Но больная ничего не хотела слышать: глаза ее блестели страшным огнем. Она дико смотрела на Авдотью Петровну и повторяла отчаянно:
– Отдайте моего ребенка, отдайте!
– Возьмите! вы, кажется, забыли, каков его отец? – с упреком сказала Авдотья Петровна.
Мать вскрикнула. Отскочив от корзины, которую ей предлагала Авдотья Петровна, она прошептала испуганным голосом:
– Спрячьте, спрячьте его. Слышите, он идет, он его возьмет! Я погибла!.. О спасите же, спрячьте меня!
И несчастная бегала по комнате и пряталась.
Авдотья Петровна скользнула в дверь и заперла ее на замок.
Мать с диким криком кинулась к двери; она ломала ее и кричала:
– Отворите! моего ребенка украли! спасите!
Стук удалявшихся дрожек остановил вопли почти обезумевшей женщины; она вся затряслась и, когда стук дрожек замер, отчаянно вскрикнула: – Уехал! – и упала без чувств у дверей…
В одном большом селе, широко раскинувшись на невысоком холме, стоял огромный барский дом с дремучим садом. Длинные службы в несколько рядов, как крепостные стены, тянулись за домом. В августе месяце, вечером, часов в девять, луна бросала печальный свет на темный сад и черную массу дома, на стене которого фантастически рисовались громадные деревья. Обильная роса покрывала влажную траву; блеск луны, отражаясь всюду, играл на листьях деревьев, которые таинственно перешептывались в пустынном саду, и менял рисунки на стене, как кабалистические знаки в каком-нибудь волшебном замке. Медленно, лениво катилась луна, окруженная легким паром, по прозрачному далекому небу.
Прямо светила она в мрачные, запотевшие окна, осеребряя их и еще резче выказывая массивную и старинную архитектуру дома. Отдаленный лай собак изредка нарушал тишину; эхо звонко раздавалось и медленно замирало в чистом воздухе.
За кустами сирени и жимолости едва виднелся слабый свет, выходивший из окна небольшой комнаты, убранной очень просто; по меблировке нельзя было определить ее назначения.

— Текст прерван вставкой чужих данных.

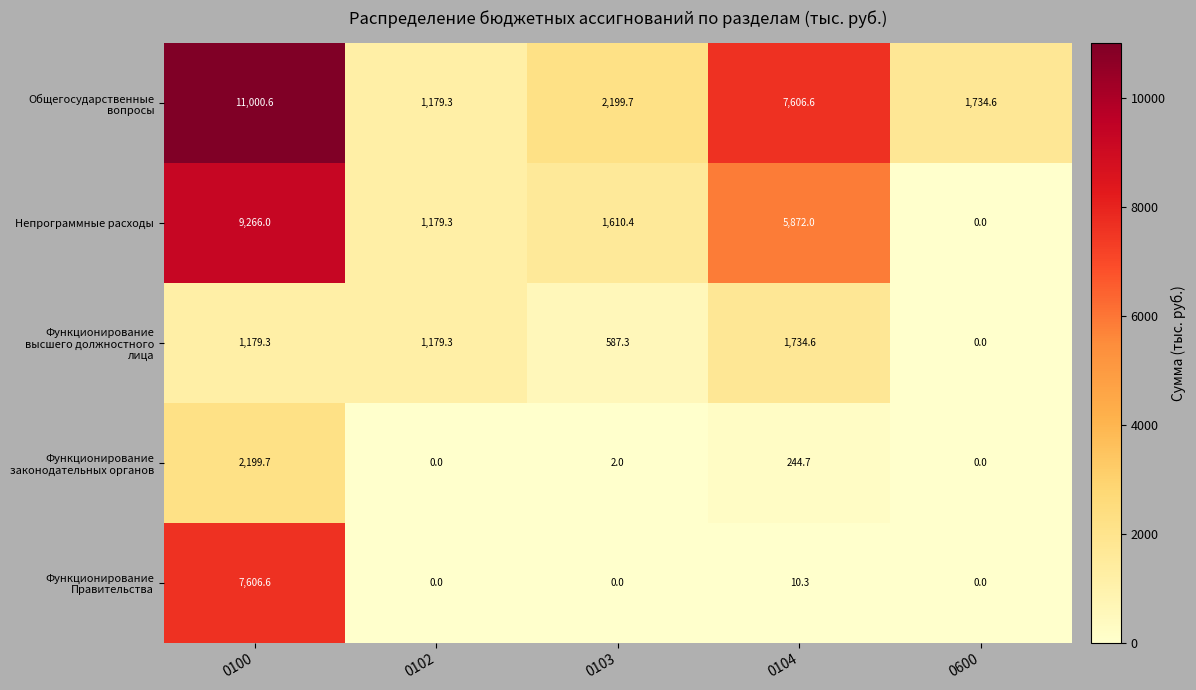

How many categories are shown in the chart?

5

На широком диване лежал мужчина лет тридцати пяти, крепко сложенный, с благородным и привлекательным лицом; но в его взгляде, во всех его движениях выражалась бесконечная апатия. В руках держал, он книгу, которая, казалось, тяготила его. Выкуренная трубка с огромным янтарем была у него в зубах. На столе, возле дивана, лежало несколько книг и стоял низенький подсвечник с зеленым колпаком, бросавший яркий свет на нежные руки и чистое белье полусонного мужчины, но оставлявший в тени его лицо. На полу возле дивана спала большая лягавая собака. Вероятно, тревожили ее неприятные сны: она по временам визжала и вздрагивала; тогда мужчина, лежавший на диване, кричал: – Фингал! – Собака приподнимала голову и сонно-красными глазами смотрела на своего господина, готовая приветствовать его ласковым виляньем хвоста. Но, не получая ни ласки, ни приказания, не удостоенная даже его взгляда, она опускала голову и хвост, тяжело вздыхала и снова своим храпом нарушала тишину.

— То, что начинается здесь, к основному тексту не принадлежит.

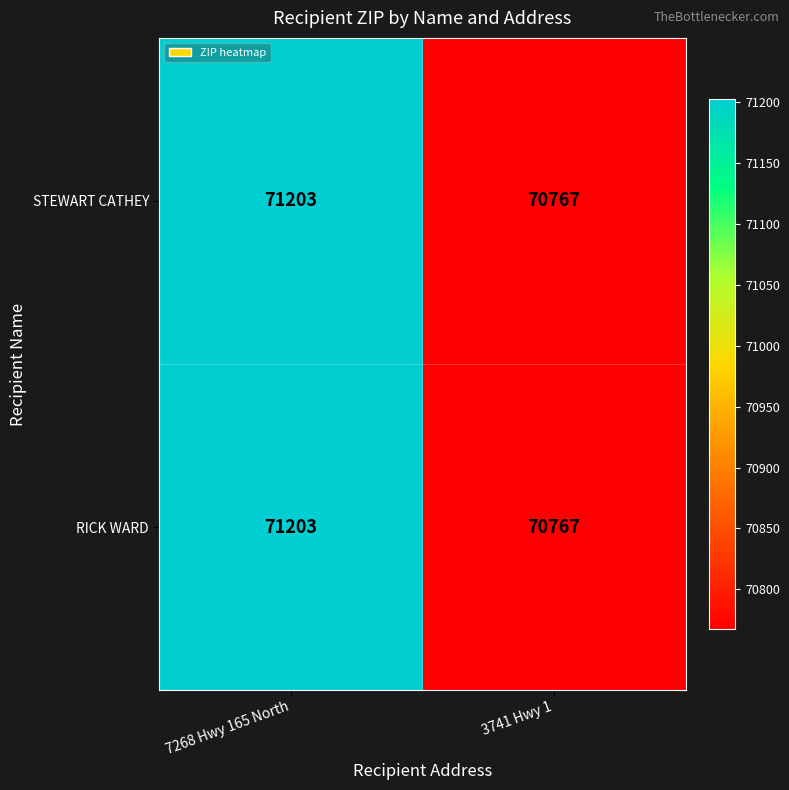

Read the STEWART CATHEY value at 3741 Hwy 1.

70767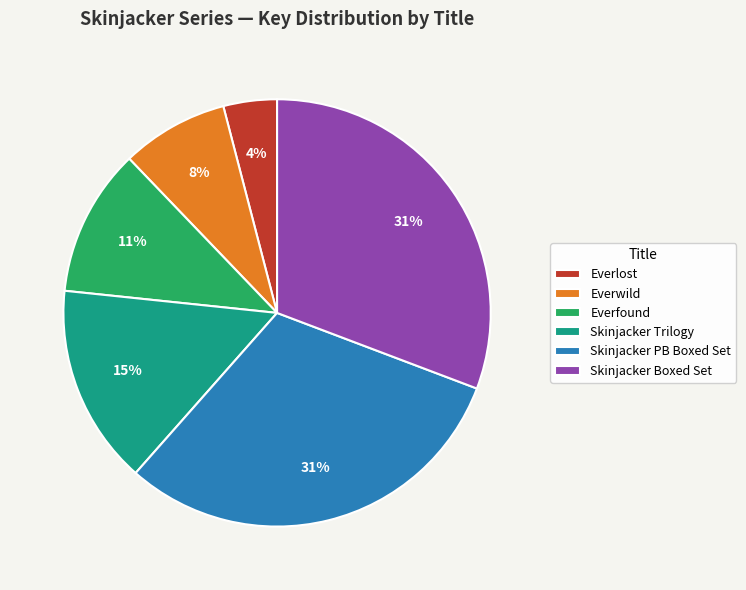

Combined, do Everwild and Everfound account for over 50%?

No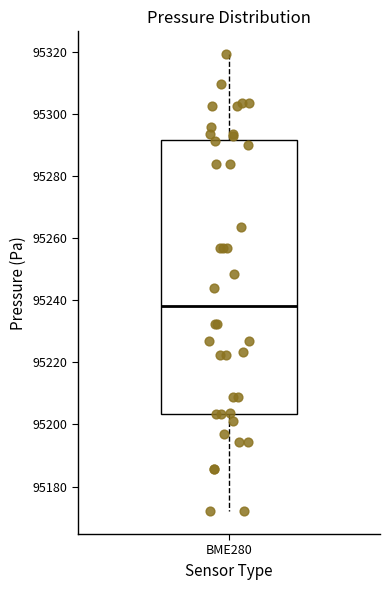

Transcribe this box plot: give where the median line is, the range the box spans, and where the two whiskers end, as read against the y-axis. The values are not printed on the chart, so give them approximately, as read against the axis.

median 95238, box 95204 to 95292, whiskers 95172 to 95320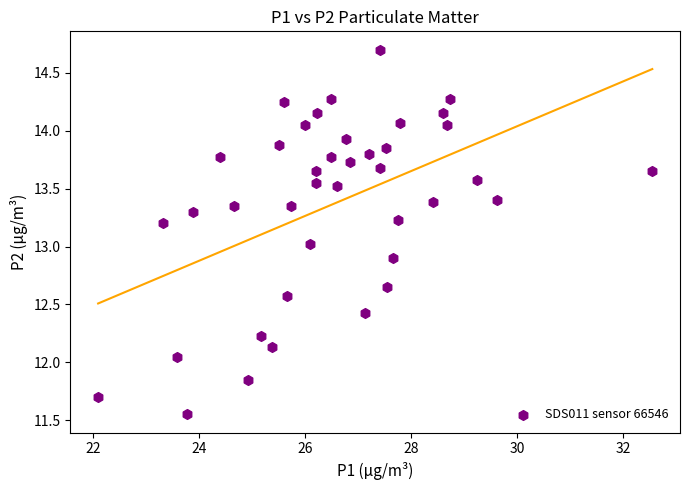

What is the range of X values (max minus min)?

10.4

Несколько ружей торчало в разных углах комнаты, посреди которой стоял токарный станок, окруженный опилками, свидетельствовавшими о недавней работе. Микроскоп, разобранный, лежал на столе у окна. Все доказывало, что обладатель этой комнаты старался развлекать себя. Но как бы утомясь или соблазненный сладким сном своего Фингала, он уже не перевертывал листов, рука крепко еще держала книгу, но скатилась, – трубка оставалась около губ. Ровное и мерное дыхание вылетало из его широкой груди; тихо колебалась на груди тонкая, слегка накрахмаленная рубашка.